Von der Insolvenz eines gewissen norddeutschen Vertriebs mit angeschlossenem Label wurden wohl so einige Bands kalt erwischt, BELLGRAVE sind eine davon. Die Berliner haben aber schon ein paar Jahre auf dem Buckel und haben Zeit ihres Bestehens kein allzu glückliches Händchen bei der Labelwahl gehabt. Also was bleibt einem übrig? Genau, einfach selber machen. So erscheint das vierte Album „Kindertotenlieder“ auch in Eigenenergie.

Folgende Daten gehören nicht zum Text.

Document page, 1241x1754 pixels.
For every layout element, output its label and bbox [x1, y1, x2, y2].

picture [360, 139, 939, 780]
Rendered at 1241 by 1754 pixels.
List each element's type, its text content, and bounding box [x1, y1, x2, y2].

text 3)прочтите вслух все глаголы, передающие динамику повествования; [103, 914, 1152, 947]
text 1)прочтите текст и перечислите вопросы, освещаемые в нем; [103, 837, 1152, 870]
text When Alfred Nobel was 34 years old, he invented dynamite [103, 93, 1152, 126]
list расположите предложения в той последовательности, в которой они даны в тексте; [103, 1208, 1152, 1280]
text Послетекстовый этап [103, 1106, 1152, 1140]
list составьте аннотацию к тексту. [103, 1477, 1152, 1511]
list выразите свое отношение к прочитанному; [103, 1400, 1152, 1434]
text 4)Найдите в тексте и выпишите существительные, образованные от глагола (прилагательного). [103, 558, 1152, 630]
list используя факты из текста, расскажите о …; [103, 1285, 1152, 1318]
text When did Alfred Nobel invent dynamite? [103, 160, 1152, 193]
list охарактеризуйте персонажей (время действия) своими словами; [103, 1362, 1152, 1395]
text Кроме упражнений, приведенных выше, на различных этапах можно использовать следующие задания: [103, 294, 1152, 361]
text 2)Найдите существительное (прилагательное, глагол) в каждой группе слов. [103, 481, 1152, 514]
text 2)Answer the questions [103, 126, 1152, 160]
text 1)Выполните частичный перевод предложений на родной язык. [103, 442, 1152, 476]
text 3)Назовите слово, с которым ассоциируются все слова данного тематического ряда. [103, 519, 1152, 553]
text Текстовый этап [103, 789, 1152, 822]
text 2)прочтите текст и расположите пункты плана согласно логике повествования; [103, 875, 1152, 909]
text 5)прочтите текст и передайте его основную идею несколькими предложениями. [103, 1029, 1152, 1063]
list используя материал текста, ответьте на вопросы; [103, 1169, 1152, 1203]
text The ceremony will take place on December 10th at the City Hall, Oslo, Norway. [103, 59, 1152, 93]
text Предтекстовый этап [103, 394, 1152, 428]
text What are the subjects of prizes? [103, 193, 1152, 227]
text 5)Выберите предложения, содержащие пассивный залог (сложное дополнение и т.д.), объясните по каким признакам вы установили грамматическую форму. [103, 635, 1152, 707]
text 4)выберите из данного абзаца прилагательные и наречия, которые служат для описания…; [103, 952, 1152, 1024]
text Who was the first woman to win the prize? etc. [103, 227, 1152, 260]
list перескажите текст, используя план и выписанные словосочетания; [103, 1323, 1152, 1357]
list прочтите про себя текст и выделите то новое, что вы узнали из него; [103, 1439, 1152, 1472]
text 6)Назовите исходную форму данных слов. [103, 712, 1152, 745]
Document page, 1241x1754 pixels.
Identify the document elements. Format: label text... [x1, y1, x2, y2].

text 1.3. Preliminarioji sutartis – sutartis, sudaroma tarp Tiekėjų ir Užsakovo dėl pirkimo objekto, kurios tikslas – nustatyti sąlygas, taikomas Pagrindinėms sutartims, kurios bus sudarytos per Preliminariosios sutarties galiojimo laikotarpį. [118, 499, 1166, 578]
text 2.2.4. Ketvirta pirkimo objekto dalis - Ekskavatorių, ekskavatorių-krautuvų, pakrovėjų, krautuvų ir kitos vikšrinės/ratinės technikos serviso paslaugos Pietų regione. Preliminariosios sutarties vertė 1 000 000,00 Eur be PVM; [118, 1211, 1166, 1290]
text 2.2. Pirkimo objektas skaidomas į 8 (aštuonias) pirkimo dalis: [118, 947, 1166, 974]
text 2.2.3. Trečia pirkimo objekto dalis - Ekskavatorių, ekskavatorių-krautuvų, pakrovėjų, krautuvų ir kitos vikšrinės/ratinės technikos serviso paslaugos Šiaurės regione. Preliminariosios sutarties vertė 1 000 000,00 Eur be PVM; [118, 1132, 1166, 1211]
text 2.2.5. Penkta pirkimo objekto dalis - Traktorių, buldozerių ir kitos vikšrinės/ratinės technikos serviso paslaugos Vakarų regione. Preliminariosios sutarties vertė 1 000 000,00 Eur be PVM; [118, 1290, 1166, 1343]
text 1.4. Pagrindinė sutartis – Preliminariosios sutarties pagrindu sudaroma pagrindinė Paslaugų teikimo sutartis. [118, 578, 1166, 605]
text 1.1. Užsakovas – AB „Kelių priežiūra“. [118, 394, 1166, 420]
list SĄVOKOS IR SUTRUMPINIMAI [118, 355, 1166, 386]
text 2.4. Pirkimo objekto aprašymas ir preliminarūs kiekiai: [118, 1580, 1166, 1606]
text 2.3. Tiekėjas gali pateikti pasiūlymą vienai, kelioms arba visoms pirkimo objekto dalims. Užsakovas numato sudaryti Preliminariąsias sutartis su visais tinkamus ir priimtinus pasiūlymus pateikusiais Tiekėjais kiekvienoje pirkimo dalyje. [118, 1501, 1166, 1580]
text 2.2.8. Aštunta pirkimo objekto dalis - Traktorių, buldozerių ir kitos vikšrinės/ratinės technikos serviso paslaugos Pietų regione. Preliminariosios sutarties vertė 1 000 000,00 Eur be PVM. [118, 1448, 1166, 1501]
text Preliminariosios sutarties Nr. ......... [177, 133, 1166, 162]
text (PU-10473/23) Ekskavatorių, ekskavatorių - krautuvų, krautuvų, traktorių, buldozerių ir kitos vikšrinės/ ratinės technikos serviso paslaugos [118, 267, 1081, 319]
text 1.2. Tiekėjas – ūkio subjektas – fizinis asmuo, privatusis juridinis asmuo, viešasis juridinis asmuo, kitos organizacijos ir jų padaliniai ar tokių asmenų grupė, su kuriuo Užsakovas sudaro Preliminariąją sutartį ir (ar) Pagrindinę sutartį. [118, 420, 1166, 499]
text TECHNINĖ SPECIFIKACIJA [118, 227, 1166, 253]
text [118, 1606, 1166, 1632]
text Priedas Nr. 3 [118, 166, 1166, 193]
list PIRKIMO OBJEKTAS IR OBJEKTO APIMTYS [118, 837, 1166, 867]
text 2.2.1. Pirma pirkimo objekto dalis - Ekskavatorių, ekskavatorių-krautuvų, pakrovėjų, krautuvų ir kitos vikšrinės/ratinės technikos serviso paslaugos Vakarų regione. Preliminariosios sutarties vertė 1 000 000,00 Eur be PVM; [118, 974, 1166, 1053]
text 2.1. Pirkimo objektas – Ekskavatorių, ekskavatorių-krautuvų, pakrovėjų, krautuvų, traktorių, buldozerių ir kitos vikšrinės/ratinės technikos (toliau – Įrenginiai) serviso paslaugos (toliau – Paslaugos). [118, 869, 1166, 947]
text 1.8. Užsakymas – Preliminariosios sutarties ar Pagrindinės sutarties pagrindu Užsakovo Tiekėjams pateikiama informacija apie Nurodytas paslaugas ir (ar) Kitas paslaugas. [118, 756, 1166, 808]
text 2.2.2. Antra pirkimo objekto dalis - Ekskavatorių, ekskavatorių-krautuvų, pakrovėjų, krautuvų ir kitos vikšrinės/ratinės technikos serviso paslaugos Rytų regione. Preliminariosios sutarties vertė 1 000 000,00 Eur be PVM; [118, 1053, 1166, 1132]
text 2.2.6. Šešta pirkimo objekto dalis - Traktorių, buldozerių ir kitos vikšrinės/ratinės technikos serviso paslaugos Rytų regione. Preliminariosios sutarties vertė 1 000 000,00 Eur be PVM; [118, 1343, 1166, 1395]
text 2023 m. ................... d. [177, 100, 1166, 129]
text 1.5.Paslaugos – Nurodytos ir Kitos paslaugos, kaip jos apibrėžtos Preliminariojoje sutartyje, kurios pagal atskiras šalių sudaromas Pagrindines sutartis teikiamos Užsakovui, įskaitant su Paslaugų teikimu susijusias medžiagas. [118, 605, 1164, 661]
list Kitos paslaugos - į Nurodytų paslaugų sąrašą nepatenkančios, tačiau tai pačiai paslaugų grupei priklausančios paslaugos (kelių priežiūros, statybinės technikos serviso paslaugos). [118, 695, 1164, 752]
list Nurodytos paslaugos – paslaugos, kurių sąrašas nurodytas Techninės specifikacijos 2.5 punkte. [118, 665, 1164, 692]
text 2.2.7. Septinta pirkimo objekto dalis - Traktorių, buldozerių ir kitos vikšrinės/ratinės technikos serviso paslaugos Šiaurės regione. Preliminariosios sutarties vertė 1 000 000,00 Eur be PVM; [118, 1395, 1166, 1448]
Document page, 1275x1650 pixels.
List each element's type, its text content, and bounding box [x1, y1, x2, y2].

Zwei Dinge muss ich BELLGRAVE aber von Beginn an lassen: Erstens ist ihr Stil wirklich interessant, aber dazu gleich mehr. Zweitens ist ihr Konzept mit Auszügen aus „Kindertotenlieder“ von Friedrich Rückert ziemlich interessant, auch wenn die Musik selbstredend im Vordergrund steht. Hier bieten die Berliner eine recht melodische Mixtur aus Death ’n‘ Roll und Neuer Deutscher Härte – ein paar RAMMSTEIN-Erinnerungen inklusive. Letzteres ist aber eher als Randnotiz zu verstehen. „Kindertotenlieder“ braucht ein gewisses Maß an Zeit um zu wirken, nach und nach kristallisieren sich aber ein paar richtige hochkarätige Momente heraus. Vor allem Gitarrist Ulf Oestermann kann immer wieder Akzente setzen, so geraten gerade seine klar gesungenen Parts schnell zu Ohrwürmern (z.B. „Du Bist Ein Schatten Am Tage“), wobei sein rollender „R“-Gesang mir manchmal nicht ganz so mundet. Musikalisch verhält es sich ähnlich. BELLGRAVE lassen immer dann aufhorchen, wenn die Melodien in den Vordergrund rücken und die stampfenden Parts etwas zurückhalten. Zwar legen die Berliner durchgehend viel Wert auf Eingängigkeit, doch der melodische Death ’n‘ Roll-Anteil übt schlicht mehr Anziehungskraft aus als die zwar schnell ins Ohr gehenden, aber ebenso schnell wieder aus dem Gedächtnis verschwindenden Neue-Deutsche-Härte-Einflüsse.

Ja, mit „Kindertotenlieder“ zeigen BELLGRAVE, dass sie auch nach über 25 Jahren im Geschäft noch nicht die Schnauze voll haben. Bemerkenswert ist dabei neben dem eigenen Stil der Truppe auch der Sound, der ordentlich drückt und doch in genau dem richtigen Maß etwas dreckig wirkt – fein. Klar, das vierte Album strotzt nicht vor überragenden Songs, bietet aber kurzweiligen Spaß mit einigen Hit-verdächtigen Nummern, welche die paar eher gering überzeugenden Songs aufwiegen.